Rhoda Scott (1938-)
Organiste africaine américaine, Rhoda Scott est une légende du jazz. Grâce à son jeu physique ancré dans le swing, sa vélocité et son incroyable sens de la mélodie, elle compte parmi les plus grands représentants de sa tradition. Installée en France depuis la fin des années 1960, elle y a acquis une reconnaissance constante, jusqu’à devenir Officier de l’ordre des Arts et des Lettres en 2008 et obtenir une Victoire du Jazz d’honneur en 2018.
De l’église au club
Née en 1938 à Dorothy, dans le New Jersey, Rhoda Scott grandit dans une famille religieuse. Elle se passionne dès sa petite enfance pour l’orgue Hammond qu’elle découvre dans l’église de son père pasteur. Autodidacte, elle remplace occasionnellement l’organiste titulaire pendant l’office. Elle s’y fait remarquer et intègre à 18 ans un orchestre itinérant qui anime les bals de la région le week-end.
Alors qu’elle commence à acquérir une certaine notoriété, elle monte son propre trio. Un soir de concert dans un bar, la tête d’affiche qui n’est autre que Count Basie l’invite dans son club à Harlem. Tout en se faisant ainsi une place dans la vie nocturne new yorkaise des années 1960, elle parfait son éducation musicale au Westminster Choir College (Princeton, New Jersey) puis à la Manhattan School of Music.
Une Américaine à Paris
En 1968, un an après avoir suivi les prestigieux cours de Nadia Boulanger au Conservatoire américain de Fontainebleau, Rhoda Scott s’installe en France. À Paris, elle s’insère dans le petit monde musical de Saint-Germain-des-Prés. Les Français la découvrent en 1969 dans l’émission télévisée de Denise Glaser, Discorama, et sa carrière explose. Elle collabore avec des stars du jazz (Ella Fitzgerald, Kenny Clarke), de la soul (George Benson, Ray Charles) comme de la variété (Eddie Mitchell). Bientôt, elle épouse Raoul Saint-Yves, qui dirige Le Bilboquet, l’un des clubs de jazz de la rive gauche de l’époque ; Bruno Coquatrix, le directeur de l’Olympia, l’accompagne à l’autel. Un premier album en duo avec Daniel Humair à la batterie, Take A Ladder, inaugure une série de disques édités chez Barclay ; elle en vend plus de 500 000 en dix ans. Suivront dans les années 1990 trois autres albums chez Verve.
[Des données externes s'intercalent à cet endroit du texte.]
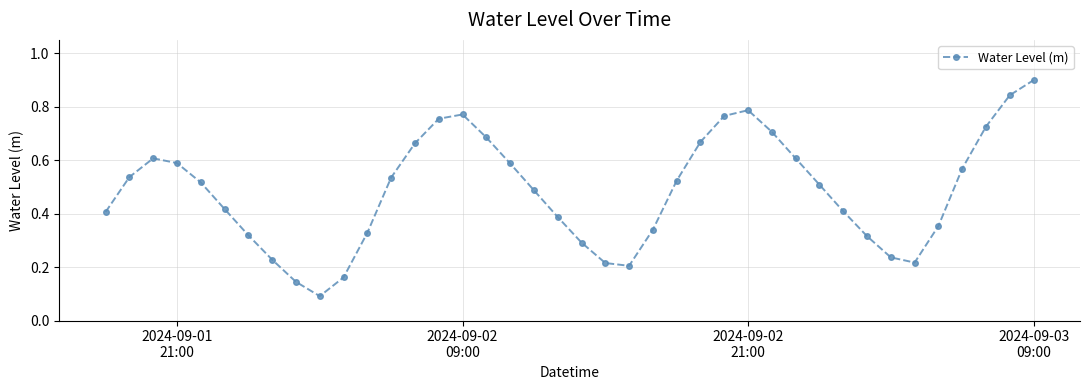

What is the maximum value shown in the chart?

0.9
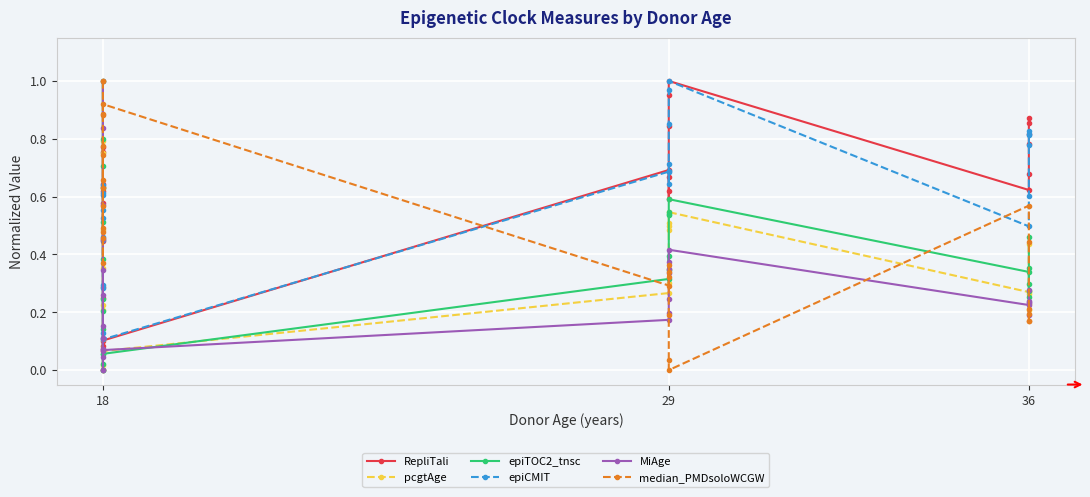

Which series changed the most between 13 and 15?

RepliTali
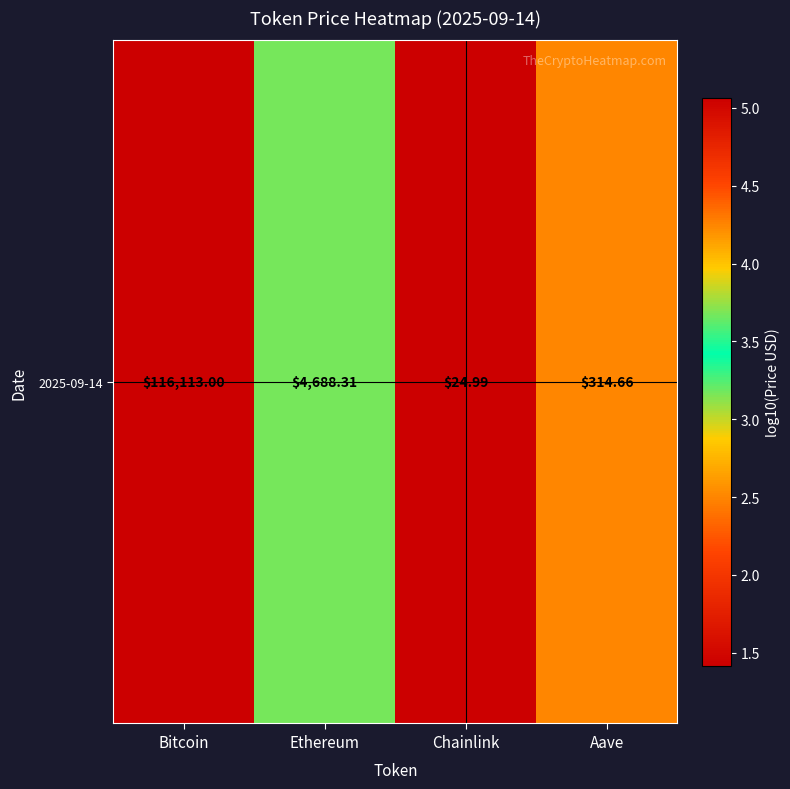

Is it true that the value at Chainlink is 1.4?

True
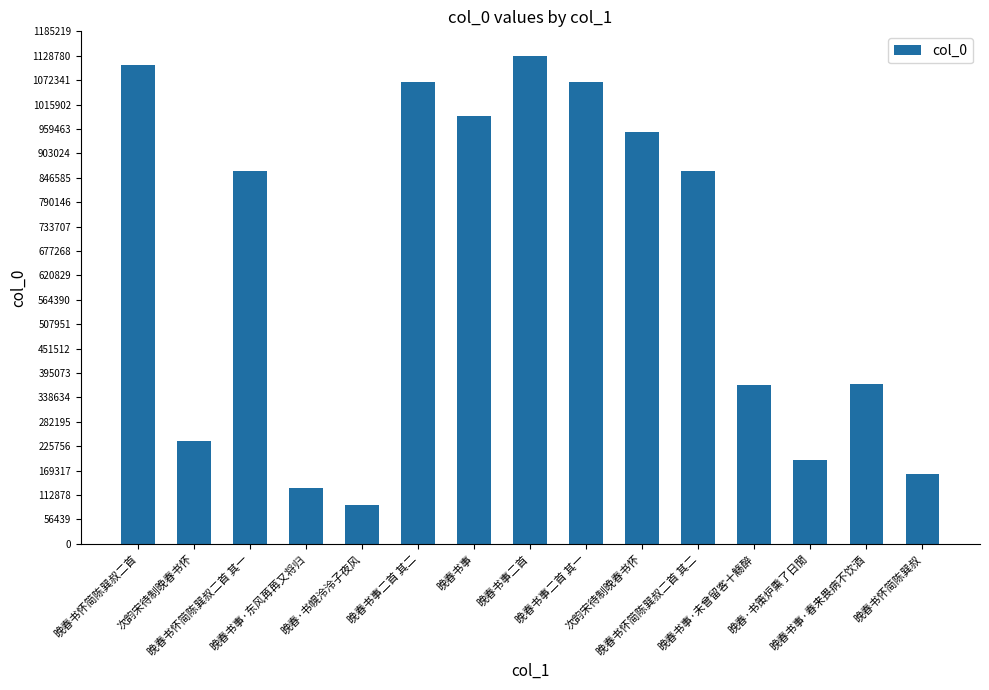

Between 次韵宋待制晚春书怀 and 晚春书事, which is larger?

晚春书事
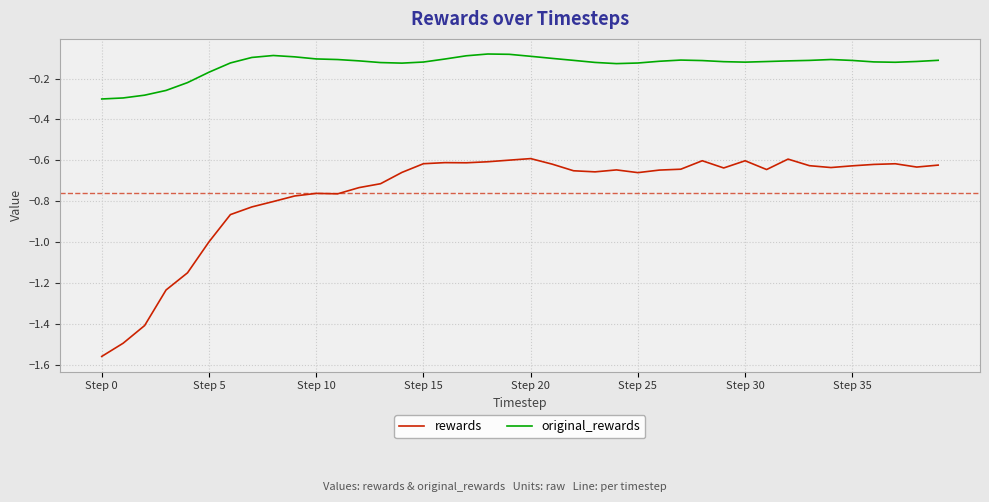

True or false: original_rewards and rewards intersect in this chart.

False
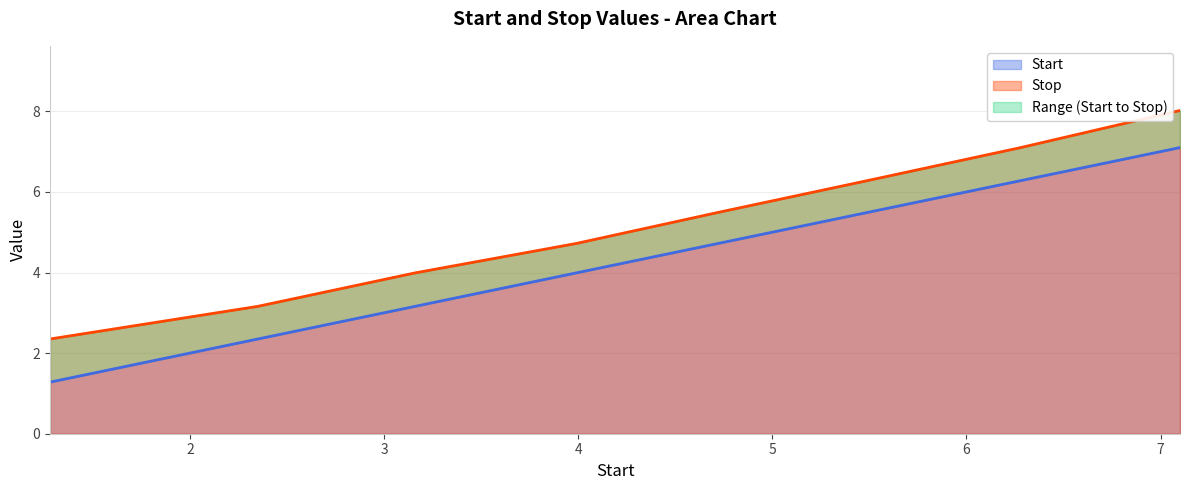

Reading left to right, transcribe all the data shown in this chart.

Start: 1.3	2.4	3.2	4.0	4.7	5.5	6.3	7.1
Stop: 2.4	3.2	4.0	4.7	5.5	6.3	7.1	8.0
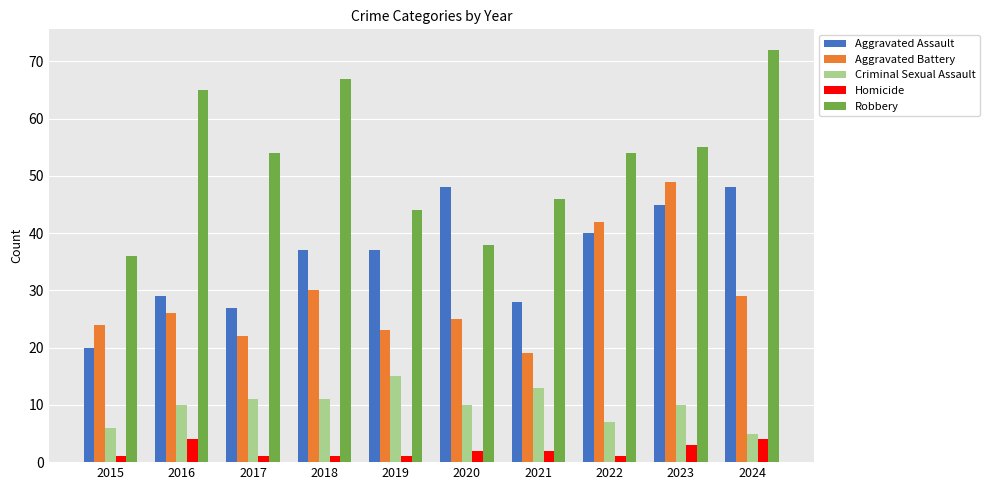

Rank the series by their maximum value, from lowest to highest.

Homicide, Criminal Sexual Assault, Aggravated Assault, Aggravated Battery, Robbery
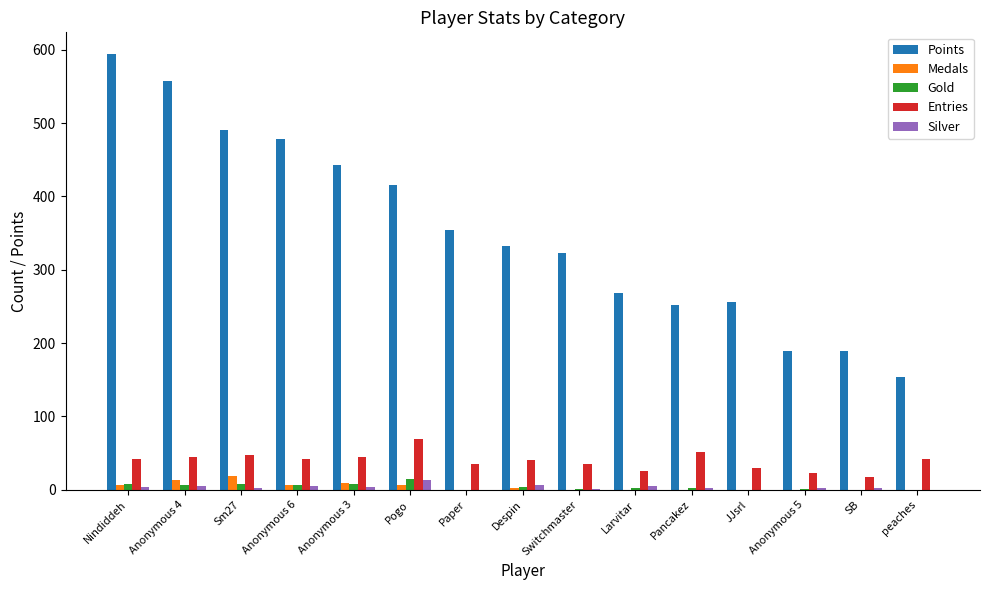

Which series has the largest total across all categories?

Points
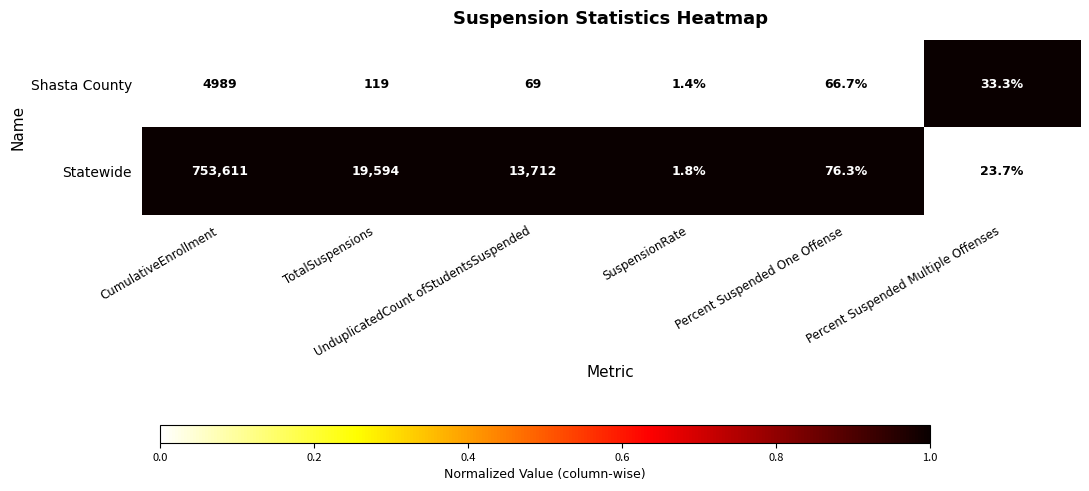

Which series changed the most between TotalSuspensions and Percent Suspended One Offense?

Statewide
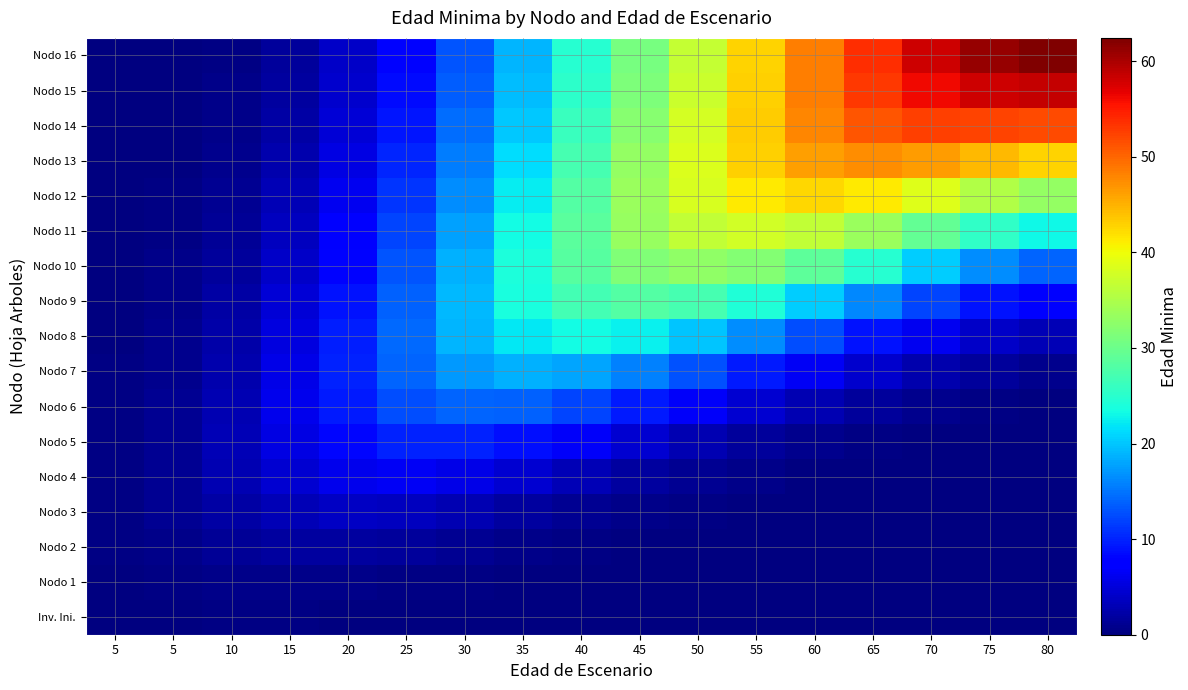

How many series are shown in this chart?

17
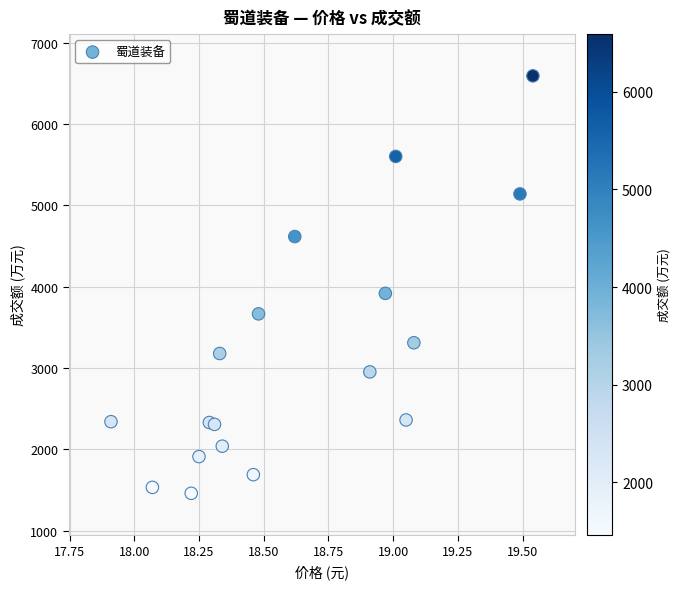

What Y value in the scatter plot is closest to 4026?

3918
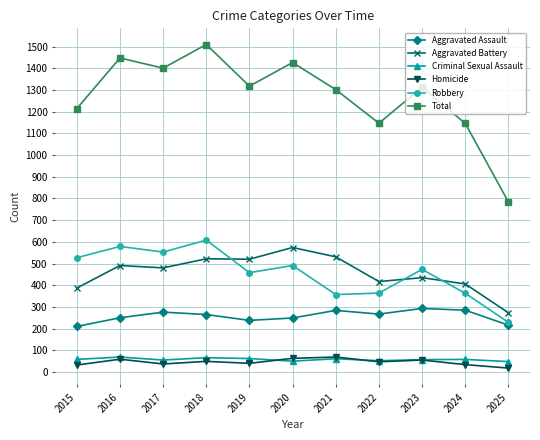

Which category has the highest value in the Total series?

2018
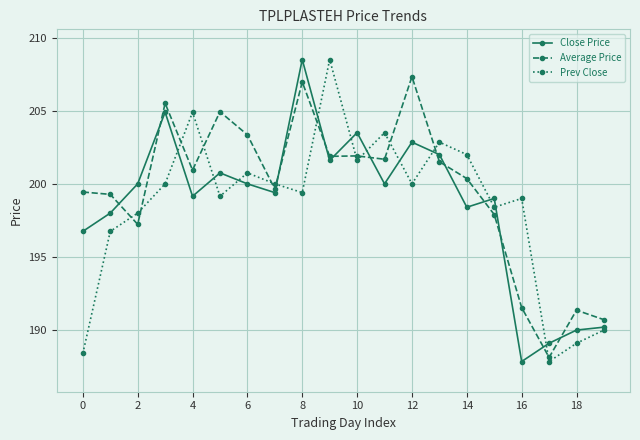

True or false: Close Price has more than 1 points higher than both neighbors.

True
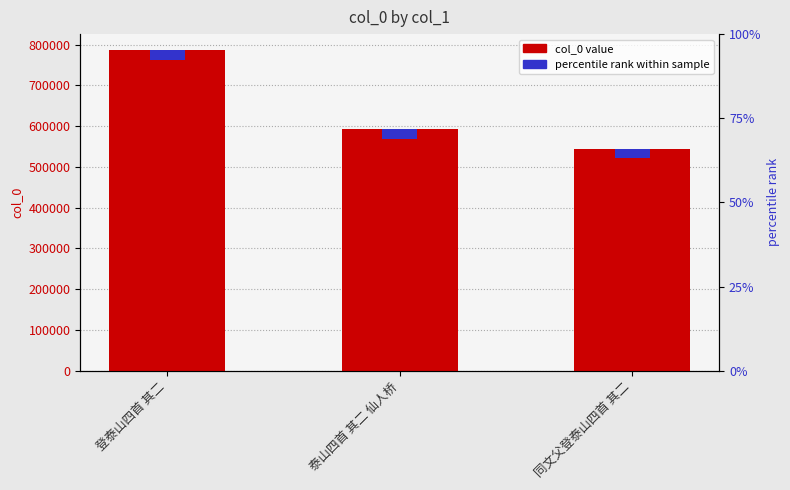

Where does the data first go above 592315?

登泰山四首 其二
Aujourd’hui, on peut entendre Rhoda Scott régulièrement dans les clubs de la rue des Lombards à Paris, ainsi que dans des projets de musiciens français tels qu’Emmanuel Bex, David Linx ou Aurore Voilqué. Lors de l'édition 2004 du festival Jazz à Vienne, elle crée le Rhoda Scott Lady Quartet avec Julie Saury, Sophie Alour et Airelle Besson, plus tard remplacée par Lisa Cat-Berro. Elles enregistrent l’album We Free Queens (Sunset Records) en 2017, en compagnie de Géraldine Laurent, Anne Pacéo et Julien Alour en guests. Dernièrement, portant le nombre total de ses enregistrements à plus d’une cinquantaine, elle a publié Movin’ Blues (L’Autre Distribution) en duo avec le batteur Thomas Derouineau, une formule instrumentale qu’elle affectionne particulièrement.
L’organiste aux pieds nus
Virtuose absolue de l’orgue Hammond, Rhoda Scott a développé sa propre technique de jeu de basses au pédalier qui lui permet de se passer de contrebassiste. Au départ par respect enfantin pour l’instrument d’église, puis par habitude, elle joue pieds nus de ce pédalier, d’où son surnom : « The Barefoot Lady » (« La Dame aux pieds nus »). Bien qu’elle ait signé quelques compositions, Rhoda Scott est surtout connue pour avoir fait vivre le répertoire de la tradition africaine américaine, et pour avoir fait « groover » d’illustres représentants de la musique populaire (The Beatles) et de la tradition classique (Bach).
Capable de puiser à l’envi dans des centaines de negro spirituals qu’elle connaît par cœur, Rhoda Scott n’a jamais cessé de jouer dans les lieux de culte, églises ou temples, des villes où elle a vécu. Pour elle comme pour de nombreux musiciens noirs américains, la musique est une manifestation du divin et constitue en tant que telle un chemin vers la spiritualité.